All the lines below need to be transcribed exactly. Pictures get left out.

Supplied data: Begin

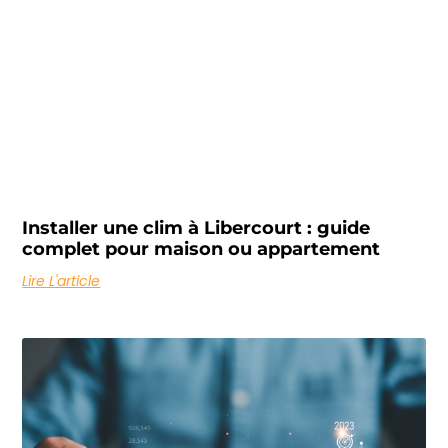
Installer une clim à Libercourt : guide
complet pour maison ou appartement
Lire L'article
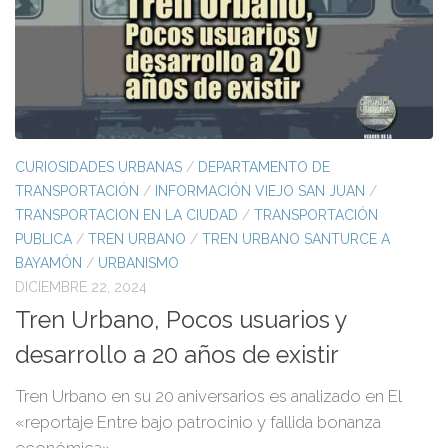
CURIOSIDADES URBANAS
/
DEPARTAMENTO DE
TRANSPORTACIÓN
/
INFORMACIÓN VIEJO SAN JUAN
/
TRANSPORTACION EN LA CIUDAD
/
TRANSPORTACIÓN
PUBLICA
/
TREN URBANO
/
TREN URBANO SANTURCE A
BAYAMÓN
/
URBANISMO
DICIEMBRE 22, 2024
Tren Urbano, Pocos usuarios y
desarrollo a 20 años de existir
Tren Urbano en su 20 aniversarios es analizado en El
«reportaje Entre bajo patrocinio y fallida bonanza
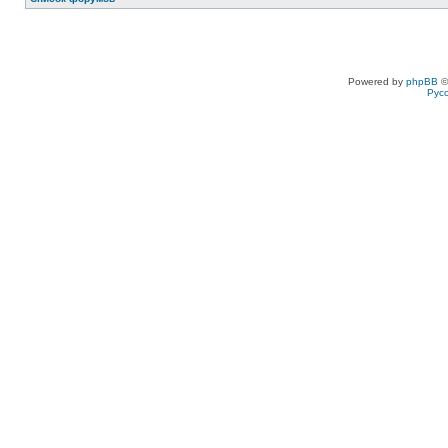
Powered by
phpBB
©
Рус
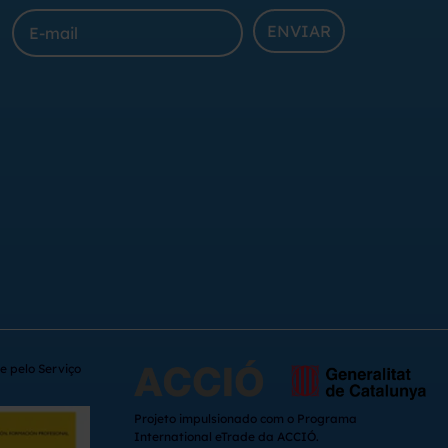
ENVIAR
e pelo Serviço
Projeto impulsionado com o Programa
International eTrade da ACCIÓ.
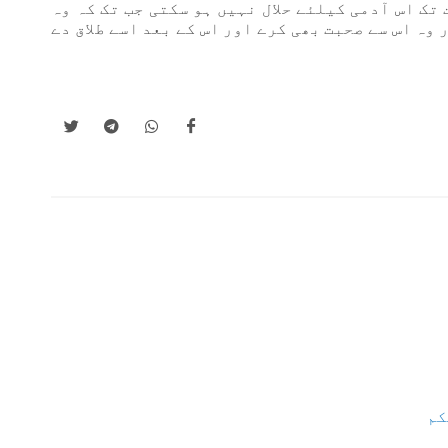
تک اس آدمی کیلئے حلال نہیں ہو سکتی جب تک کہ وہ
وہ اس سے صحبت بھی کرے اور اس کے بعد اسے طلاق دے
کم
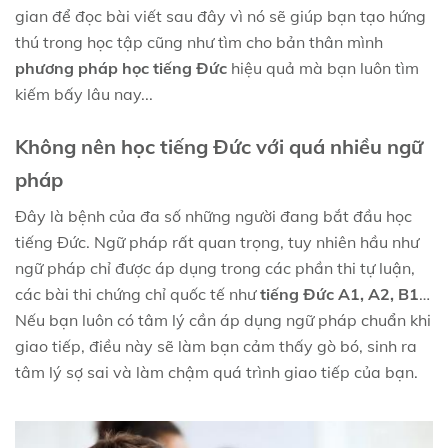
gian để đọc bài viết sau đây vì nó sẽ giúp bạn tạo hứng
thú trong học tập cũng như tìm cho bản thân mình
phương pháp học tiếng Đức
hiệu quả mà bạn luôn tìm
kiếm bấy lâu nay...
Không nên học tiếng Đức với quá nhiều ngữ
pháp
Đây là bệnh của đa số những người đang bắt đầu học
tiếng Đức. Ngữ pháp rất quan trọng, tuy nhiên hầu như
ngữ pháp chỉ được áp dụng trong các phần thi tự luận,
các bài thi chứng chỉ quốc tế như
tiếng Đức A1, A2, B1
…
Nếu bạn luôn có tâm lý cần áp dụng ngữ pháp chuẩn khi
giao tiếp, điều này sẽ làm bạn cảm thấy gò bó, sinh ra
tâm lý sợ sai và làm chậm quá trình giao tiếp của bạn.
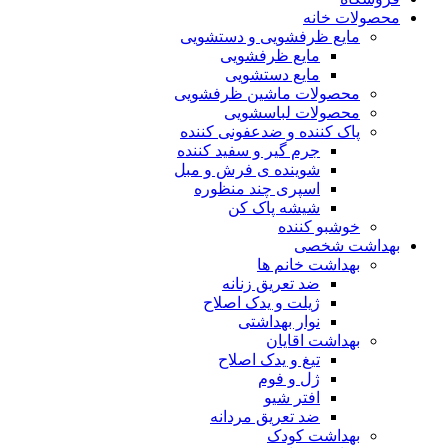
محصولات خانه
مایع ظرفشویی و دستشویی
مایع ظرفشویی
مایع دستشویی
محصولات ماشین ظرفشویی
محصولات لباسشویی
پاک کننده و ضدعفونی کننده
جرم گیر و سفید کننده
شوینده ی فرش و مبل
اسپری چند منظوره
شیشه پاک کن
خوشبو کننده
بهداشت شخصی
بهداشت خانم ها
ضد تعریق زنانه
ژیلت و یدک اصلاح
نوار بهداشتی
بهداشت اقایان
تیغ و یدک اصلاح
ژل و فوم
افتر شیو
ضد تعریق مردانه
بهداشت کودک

Supplied data: End

» Task output:
Installer une clim à Libercourt : guide
complet pour maison ou appartement
Lire L'article
CURIOSIDADES URBANAS
/
DEPARTAMENTO DE
TRANSPORTACIÓN
/
INFORMACIÓN VIEJO SAN JUAN
/
TRANSPORTACION EN LA CIUDAD
/
TRANSPORTACIÓN
PUBLICA
/
TREN URBANO
/
TREN URBANO SANTURCE A
BAYAMÓN
/
URBANISMO
DICIEMBRE 22, 2024
Tren Urbano, Pocos usuarios y
desarrollo a 20 años de existir
Tren Urbano en su 20 aniversarios es analizado en El
«reportaje Entre bajo patrocinio y fallida bonanza
Powered by
phpBB
©
Рус
ENVIAR
e pelo Serviço
Projeto impulsionado com o Programa
International eTrade da ACCIÓ.
تک اس آدمی کیلئے حلال نہیں ہو سکتی جب تک کہ وہ
وہ اس سے صحبت بھی کرے اور اس کے بعد اسے طلاق دے
کم
gian để đọc bài viết sau đây vì nó sẽ giúp bạn tạo hứng
thú trong học tập cũng như tìm cho bản thân mình
phương pháp học tiếng Đức
hiệu quả mà bạn luôn tìm
kiếm bấy lâu nay...
Không nên học tiếng Đức với quá nhiều ngữ
pháp
Đây là bệnh của đa số những người đang bắt đầu học
tiếng Đức. Ngữ pháp rất quan trọng, tuy nhiên hầu như
ngữ pháp chỉ được áp dụng trong các phần thi tự luận,
các bài thi chứng chỉ quốc tế như
tiếng Đức A1, A2, B1
…
Nếu bạn luôn có tâm lý cần áp dụng ngữ pháp chuẩn khi
giao tiếp, điều này sẽ làm bạn cảm thấy gò bó, sinh ra
tâm lý sợ sai và làm chậm quá trình giao tiếp của bạn.
محصولات خانه
مایع ظرفشویی و دستشویی
مایع ظرفشویی
مایع دستشویی
محصولات ماشین ظرفشویی
محصولات لباسشویی
پاک کننده و ضدعفونی کننده
جرم گیر و سفید کننده
شوینده ی فرش و مبل
اسپری چند منظوره
شیشه پاک کن
خوشبو کننده
بهداشت شخصی
بهداشت خانم ها
ضد تعریق زنانه
ژیلت و یدک اصلاح
نوار بهداشتی
بهداشت اقایان
تیغ و یدک اصلاح
ژل و فوم
افتر شیو
ضد تعریق مردانه
بهداشت کودک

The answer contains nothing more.